Zawodnicy PAS nie obawiają się niższych temperatur
Podczas aktywności na świeżym powietrzu do organizmu dostarczana jest większa dawka tlenu, niż wtedy, gdy trening odbywa się w zamkniętym pomieszczeniu. Dzieciom łatwiej się oddycha, niż w sali gimnastycznej, gdzie jest z reguły duszno, powietrze jest suche i wypełnione dwutlenkiem węgla. Maluchy bardziej pocą się w zamkniętych pomieszczeniach.
Dziecko ćwicząc regularnie pod gołym niebem hartuje organizm. Wzmacnia swój układ odpornościowy, a w efekcie mniej choruje. Młode organizmy przyzwyczajają się do warunków w których muszą grać – co jest dla nich dobre. Gorsze warunki atmosferyczne wzmacniają układ mięśniowo-szkieletowy.

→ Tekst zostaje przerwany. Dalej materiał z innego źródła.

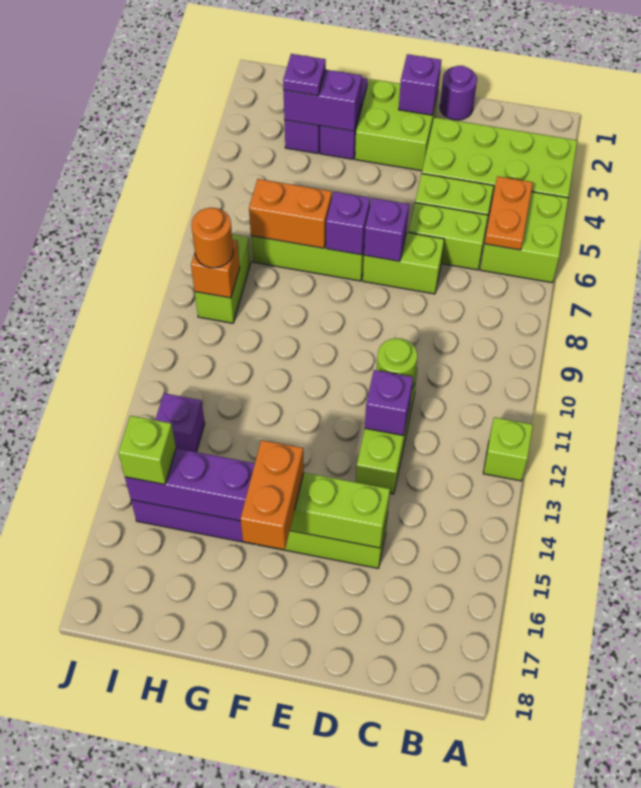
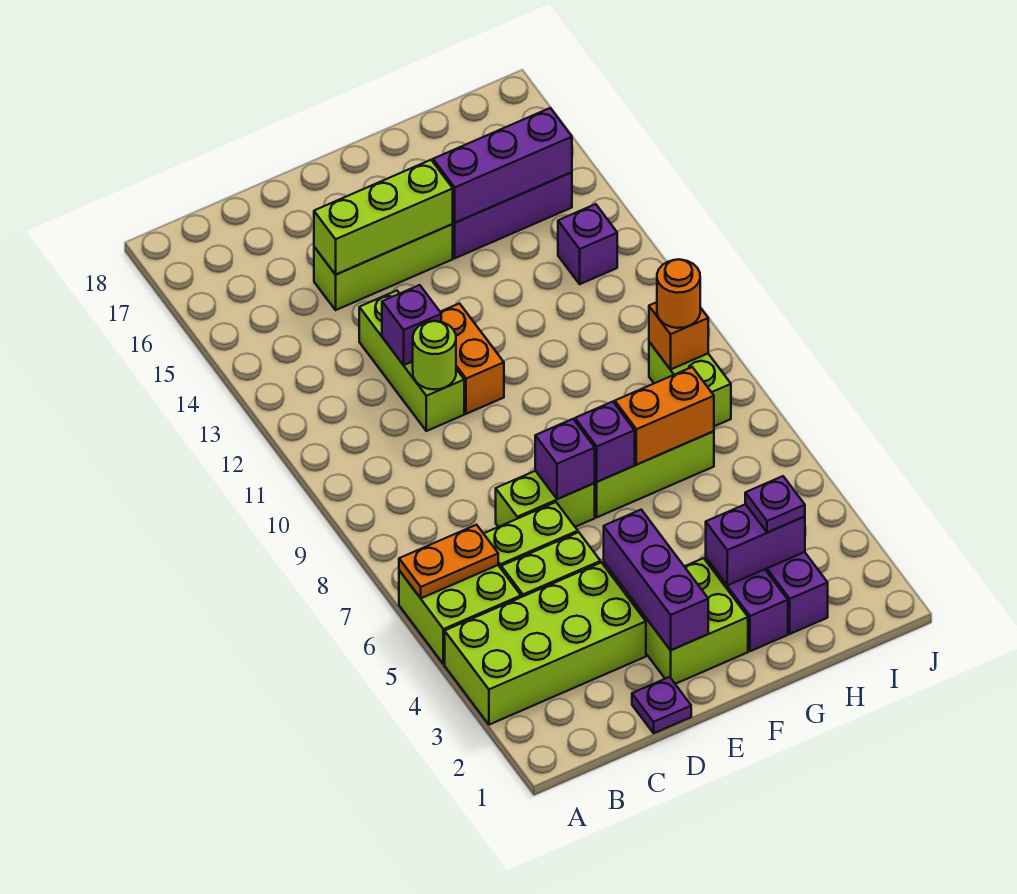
lime brick A12 level 1 -> none
orange plate B5:B6 level 2 -> orange plate A6:B6 level 2
purple round brick D1 level 1 -> purple plate D1 level 1
purple brick E2 level 2 -> purple brick E2:E4 level 2
orange brick F15:F16 level 3 -> orange brick E11:E12 level 1
lime brick I15 level 3 -> none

Treningi na świeżym powietrzu zwiększają apetyt dzieci.
Po właściwym dotlenieniu organizmu lepiej się śpi.
Treningi na świeżym powietrzu wpływają też korzystnie na czynniki psychofizyczne dziecka, a jeżeli świeci słońce młodzi zawodnicy dostają dodatkowo tak potrzebną dla odporności i do prawidłowego rozwoju witaminę D.